WORK TASK 1: List every abbreviation that appears in the post-stroke seizure excerpt.
WORK TASK 2: Reproduce the post-stroke seizure excerpt word for word from "Our study has a" to "were normally distributed.".

TEXT PROVIDED:
┄┄┄┄┄┄

Our study has a few limitations. We reviewed the medical records of the patients retrospectively. The small sample in this study may have limited the derivation of adjusted odds ratios (ORs) with multiple predictor variables. However, we tested the distribution of all continuous variables and confirmed that they were normally distributed.
Conclusions
Our study has confirmed that generalized seizures occur mostly after IS and are late complications of it. These seizures are more likely to happen with a cortical locus of the stroke. Early-onset seizures occur mostly after HS and are associated with severe disability. Post-stroke epilepsy occurred more frequently in patients with cardioembolic stroke than in those with strokes of other etiology. There was a significant correlation between the type of epileptic seizure and the ASPECTS score. Generalized tonic–clonic seizures occurred most often after a severe stroke with 0–4 points on the ASPECTS scale.

┄┄┄┄┄┄

RECORD EXCERPTS:
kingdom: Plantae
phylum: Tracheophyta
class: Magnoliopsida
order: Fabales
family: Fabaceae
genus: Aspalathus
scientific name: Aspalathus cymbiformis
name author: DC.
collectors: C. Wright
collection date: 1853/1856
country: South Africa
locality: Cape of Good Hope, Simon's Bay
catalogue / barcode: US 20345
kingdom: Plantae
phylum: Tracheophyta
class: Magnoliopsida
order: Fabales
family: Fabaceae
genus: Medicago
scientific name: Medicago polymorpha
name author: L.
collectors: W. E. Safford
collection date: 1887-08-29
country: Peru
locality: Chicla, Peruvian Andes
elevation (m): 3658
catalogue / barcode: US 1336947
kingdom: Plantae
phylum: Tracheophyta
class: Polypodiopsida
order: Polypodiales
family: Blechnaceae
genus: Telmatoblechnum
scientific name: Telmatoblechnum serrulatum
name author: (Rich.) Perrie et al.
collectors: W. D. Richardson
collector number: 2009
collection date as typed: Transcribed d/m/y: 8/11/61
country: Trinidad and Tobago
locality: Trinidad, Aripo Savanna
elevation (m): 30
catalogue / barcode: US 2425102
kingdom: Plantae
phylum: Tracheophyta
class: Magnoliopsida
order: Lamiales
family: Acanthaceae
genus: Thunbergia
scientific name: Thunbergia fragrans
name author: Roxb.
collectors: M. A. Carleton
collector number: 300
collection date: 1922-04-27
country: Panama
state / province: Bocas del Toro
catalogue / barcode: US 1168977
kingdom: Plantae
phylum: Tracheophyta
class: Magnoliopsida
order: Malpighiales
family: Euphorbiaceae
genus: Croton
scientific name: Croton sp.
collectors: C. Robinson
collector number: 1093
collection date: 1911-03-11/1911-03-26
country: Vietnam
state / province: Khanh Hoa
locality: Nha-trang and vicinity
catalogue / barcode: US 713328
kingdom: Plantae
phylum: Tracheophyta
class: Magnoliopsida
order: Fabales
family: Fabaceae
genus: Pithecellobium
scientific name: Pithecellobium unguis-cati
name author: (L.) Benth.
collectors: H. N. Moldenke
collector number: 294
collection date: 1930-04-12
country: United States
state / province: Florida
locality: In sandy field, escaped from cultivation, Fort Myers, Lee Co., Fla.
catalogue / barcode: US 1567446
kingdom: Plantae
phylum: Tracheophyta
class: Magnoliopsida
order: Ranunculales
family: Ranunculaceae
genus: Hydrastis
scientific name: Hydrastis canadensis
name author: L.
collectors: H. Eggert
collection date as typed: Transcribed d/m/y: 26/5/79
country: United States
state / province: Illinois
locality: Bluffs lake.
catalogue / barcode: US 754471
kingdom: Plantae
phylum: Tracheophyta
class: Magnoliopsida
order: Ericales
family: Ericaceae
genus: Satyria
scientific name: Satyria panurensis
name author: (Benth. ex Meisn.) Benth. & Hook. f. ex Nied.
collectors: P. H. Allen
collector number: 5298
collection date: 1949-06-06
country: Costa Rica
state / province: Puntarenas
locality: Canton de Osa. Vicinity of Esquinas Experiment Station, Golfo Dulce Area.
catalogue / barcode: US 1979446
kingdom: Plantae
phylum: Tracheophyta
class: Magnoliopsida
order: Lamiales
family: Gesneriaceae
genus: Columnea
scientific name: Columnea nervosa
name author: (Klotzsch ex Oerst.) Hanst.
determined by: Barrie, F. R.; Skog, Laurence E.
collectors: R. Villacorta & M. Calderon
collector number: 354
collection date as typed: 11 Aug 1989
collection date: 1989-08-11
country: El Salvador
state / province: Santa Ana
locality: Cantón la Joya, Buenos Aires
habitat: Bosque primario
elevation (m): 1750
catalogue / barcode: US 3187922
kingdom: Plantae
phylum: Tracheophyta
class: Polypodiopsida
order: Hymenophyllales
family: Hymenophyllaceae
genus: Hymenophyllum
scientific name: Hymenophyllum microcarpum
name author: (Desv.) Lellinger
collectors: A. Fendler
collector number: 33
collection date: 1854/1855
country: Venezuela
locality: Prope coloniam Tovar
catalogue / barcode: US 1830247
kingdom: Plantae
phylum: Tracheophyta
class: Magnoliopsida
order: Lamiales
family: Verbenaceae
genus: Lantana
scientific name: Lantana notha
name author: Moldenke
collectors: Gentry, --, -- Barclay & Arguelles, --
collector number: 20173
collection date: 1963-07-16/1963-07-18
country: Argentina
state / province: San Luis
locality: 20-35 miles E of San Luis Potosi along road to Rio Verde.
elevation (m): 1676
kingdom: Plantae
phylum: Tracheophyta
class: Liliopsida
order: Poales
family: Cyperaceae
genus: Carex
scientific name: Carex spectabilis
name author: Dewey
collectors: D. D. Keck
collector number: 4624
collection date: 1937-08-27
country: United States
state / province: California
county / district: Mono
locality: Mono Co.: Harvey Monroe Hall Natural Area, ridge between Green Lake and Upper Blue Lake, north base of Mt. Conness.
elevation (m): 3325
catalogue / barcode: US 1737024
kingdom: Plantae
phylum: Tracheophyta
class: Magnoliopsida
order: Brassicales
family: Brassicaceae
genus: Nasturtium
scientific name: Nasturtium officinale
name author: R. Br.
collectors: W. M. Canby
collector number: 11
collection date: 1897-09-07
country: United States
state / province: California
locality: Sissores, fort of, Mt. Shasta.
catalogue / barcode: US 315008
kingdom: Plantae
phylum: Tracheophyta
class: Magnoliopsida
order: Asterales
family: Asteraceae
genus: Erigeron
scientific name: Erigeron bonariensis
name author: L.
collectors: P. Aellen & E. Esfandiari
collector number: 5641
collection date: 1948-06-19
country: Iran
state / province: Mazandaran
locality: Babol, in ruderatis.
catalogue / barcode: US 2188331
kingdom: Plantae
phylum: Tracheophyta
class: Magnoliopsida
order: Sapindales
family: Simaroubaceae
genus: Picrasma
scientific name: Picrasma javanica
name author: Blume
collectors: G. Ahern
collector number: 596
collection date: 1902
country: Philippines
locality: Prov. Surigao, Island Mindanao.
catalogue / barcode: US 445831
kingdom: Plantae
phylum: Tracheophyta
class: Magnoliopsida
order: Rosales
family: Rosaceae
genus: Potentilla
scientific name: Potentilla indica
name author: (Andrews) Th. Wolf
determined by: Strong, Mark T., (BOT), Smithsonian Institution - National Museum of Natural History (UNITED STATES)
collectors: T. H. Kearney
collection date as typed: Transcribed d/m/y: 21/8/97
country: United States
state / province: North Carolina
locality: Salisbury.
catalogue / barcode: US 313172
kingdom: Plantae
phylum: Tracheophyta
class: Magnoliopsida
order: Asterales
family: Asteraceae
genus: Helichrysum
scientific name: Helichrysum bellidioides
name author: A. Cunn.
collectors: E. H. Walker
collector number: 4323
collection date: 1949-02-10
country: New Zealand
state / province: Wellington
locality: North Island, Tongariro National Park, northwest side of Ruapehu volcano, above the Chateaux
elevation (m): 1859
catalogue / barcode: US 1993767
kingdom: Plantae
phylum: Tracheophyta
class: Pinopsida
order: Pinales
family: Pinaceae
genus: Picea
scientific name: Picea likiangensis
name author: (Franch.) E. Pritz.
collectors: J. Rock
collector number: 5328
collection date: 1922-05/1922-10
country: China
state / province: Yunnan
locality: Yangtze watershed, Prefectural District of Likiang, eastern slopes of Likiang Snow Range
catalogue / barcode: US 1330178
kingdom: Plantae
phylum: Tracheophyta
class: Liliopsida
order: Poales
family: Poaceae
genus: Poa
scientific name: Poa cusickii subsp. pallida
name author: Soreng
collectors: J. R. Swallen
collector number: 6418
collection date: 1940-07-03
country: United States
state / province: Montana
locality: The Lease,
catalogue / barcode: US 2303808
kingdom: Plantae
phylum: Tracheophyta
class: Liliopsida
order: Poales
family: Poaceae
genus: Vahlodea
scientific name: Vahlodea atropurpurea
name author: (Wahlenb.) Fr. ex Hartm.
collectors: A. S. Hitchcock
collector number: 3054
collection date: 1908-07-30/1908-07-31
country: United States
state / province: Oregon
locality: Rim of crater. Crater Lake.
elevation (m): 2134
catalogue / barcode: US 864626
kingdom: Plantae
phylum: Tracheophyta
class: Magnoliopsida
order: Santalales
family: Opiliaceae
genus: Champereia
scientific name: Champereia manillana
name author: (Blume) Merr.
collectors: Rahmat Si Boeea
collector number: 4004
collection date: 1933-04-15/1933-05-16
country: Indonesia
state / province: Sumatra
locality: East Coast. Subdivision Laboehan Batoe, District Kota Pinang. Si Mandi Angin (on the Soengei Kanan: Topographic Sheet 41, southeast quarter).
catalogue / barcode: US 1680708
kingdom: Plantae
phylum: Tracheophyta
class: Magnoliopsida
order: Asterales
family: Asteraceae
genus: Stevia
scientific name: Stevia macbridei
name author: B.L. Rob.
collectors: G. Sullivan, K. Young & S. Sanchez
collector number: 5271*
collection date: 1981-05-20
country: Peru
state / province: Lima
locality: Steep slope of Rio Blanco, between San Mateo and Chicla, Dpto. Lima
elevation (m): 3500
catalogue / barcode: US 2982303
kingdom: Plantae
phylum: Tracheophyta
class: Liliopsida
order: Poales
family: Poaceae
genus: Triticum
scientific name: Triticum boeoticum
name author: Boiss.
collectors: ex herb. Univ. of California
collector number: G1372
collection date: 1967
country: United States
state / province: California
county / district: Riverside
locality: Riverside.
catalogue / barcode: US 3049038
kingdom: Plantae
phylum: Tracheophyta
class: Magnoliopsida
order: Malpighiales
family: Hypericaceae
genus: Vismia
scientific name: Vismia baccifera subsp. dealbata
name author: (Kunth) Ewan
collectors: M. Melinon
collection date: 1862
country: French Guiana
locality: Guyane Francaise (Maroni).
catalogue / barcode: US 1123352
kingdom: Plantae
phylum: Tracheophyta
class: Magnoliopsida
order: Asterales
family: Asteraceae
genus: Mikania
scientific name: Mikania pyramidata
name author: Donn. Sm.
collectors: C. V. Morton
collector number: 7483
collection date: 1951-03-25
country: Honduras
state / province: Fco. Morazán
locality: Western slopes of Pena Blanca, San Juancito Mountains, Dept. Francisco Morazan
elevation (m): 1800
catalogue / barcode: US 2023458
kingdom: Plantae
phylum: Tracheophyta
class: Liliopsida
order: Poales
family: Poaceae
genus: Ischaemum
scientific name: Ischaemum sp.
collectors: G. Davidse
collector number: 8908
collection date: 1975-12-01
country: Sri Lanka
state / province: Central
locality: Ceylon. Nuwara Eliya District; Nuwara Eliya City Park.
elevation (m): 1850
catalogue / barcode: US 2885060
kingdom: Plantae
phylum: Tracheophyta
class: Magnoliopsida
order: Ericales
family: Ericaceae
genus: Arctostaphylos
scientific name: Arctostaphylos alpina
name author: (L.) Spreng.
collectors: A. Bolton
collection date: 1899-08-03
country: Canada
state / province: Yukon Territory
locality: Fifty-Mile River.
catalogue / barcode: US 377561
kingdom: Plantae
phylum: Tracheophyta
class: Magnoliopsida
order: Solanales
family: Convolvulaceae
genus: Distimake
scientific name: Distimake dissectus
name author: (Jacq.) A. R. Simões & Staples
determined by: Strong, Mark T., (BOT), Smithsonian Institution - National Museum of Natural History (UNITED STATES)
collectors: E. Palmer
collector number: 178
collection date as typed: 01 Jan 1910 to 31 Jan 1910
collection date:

┄┄┄┄┄┄

TASK ANSWER 1: ORs, IS, HS, ASPECTS

TASK ANSWER 2:
Our study has a few limitations. We reviewed the medical records of the patients retrospectively. The small sample in this study may have limited the derivation of adjusted odds ratios (ORs) with multiple predictor variables. However, we tested the distribution of all continuous variables and confirmed that they were normally distributed.